From 2001 until her retirement in October 2021 as Senior Director, USA AI, Sustainability & Market Development Strategy at Microsoft Corporation, Ms. Harrell held various executive positions with Microsoft where she led teams in the sales, marketing and services disciplines focused on enterprise, public sector and original equipment manufacturing customers and partners. Prior to joining Microsoft in 2001, Ms. Harrell was President and Chief Executive Officer of the United Way of King County, Washington and held various positions with US West Communications, Inc. and AT&T, Inc. Ms. Harrell holds a B.A. in communications-advertising and an M.B.A in marketing from the University of Washington.

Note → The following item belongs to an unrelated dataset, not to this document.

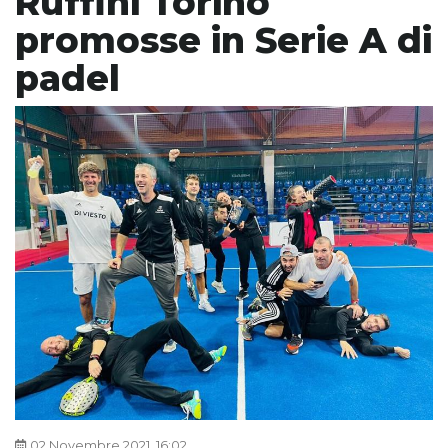
Ruffini Torino
promosse in Serie A di
padel
02 Novembre 2021, 16:02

The HRCG recommended that the Board appoint Ms. Harrell as a director following a thorough assessment of her background and qualifications. Ms. Harrell’s decades of experience in the areas of marketing, sales, strategy, communications, community service and diversity, social responsibility, public affairs and corporate citizenship, in addition to her extensive background in executive management, were considered important by the HRCG in its evaluation. Ms. Harrell was not appointed as a director pursuant to any arrangement or understanding with any person, does not have any family relationships with any of the Company’s directors or executive officers and is not a participant in any related party transaction required to be reported pursuant to Item 404(a) of Regulation S-K.
In her capacity as a non-employee director of the Company, Ms. Harrell will receive the same compensation as the other non-employee directors of the Company as previously described in the Company’s definitive proxy statement for the Company’s 2021 annual meeting of shareholders as filed with the Securities and Exchange Commission on April 21, 2021.